Using the records below, give again exactly the lines from the line that contains "decorative pillow: present [85,271,332,357]" through the line that contains "notepad: none [142,402,292,507]", both ends included, and only those.

◆ **DATASET EXTRACT**:
>>>

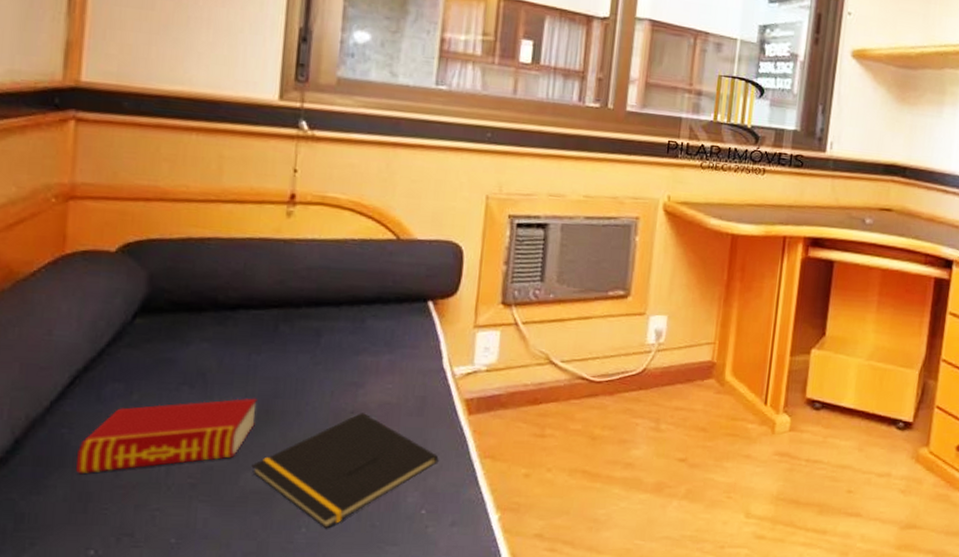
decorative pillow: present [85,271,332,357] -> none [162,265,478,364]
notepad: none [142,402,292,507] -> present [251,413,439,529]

<<<
>>>

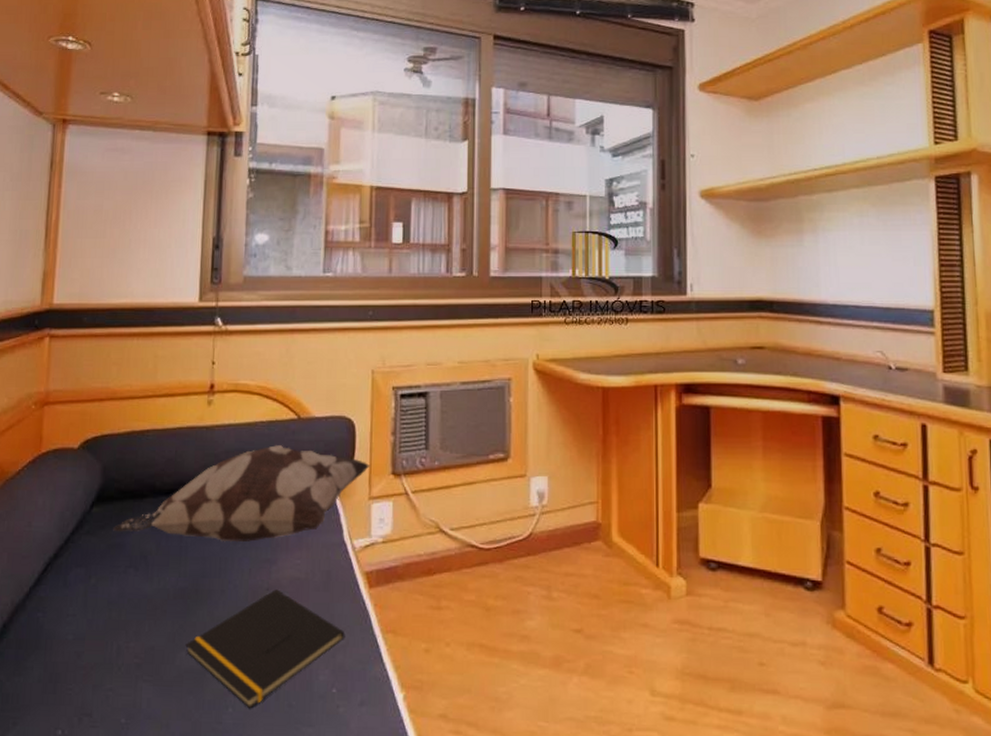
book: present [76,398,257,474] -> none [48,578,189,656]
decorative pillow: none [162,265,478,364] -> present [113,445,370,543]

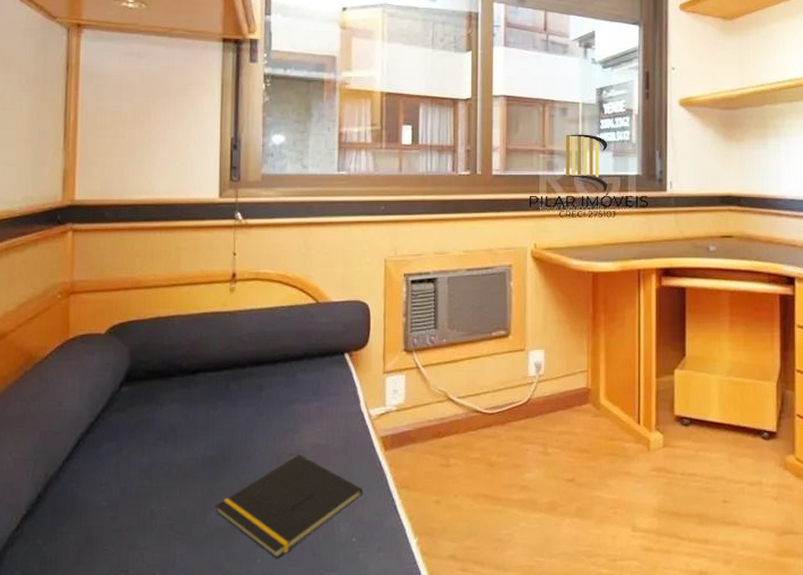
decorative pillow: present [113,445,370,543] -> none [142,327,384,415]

<<<

◆ **SOLUTION TO THIS TASK**:
decorative pillow: present [85,271,332,357] -> none [162,265,478,364]
notepad: none [142,402,292,507] -> present [251,413,439,529]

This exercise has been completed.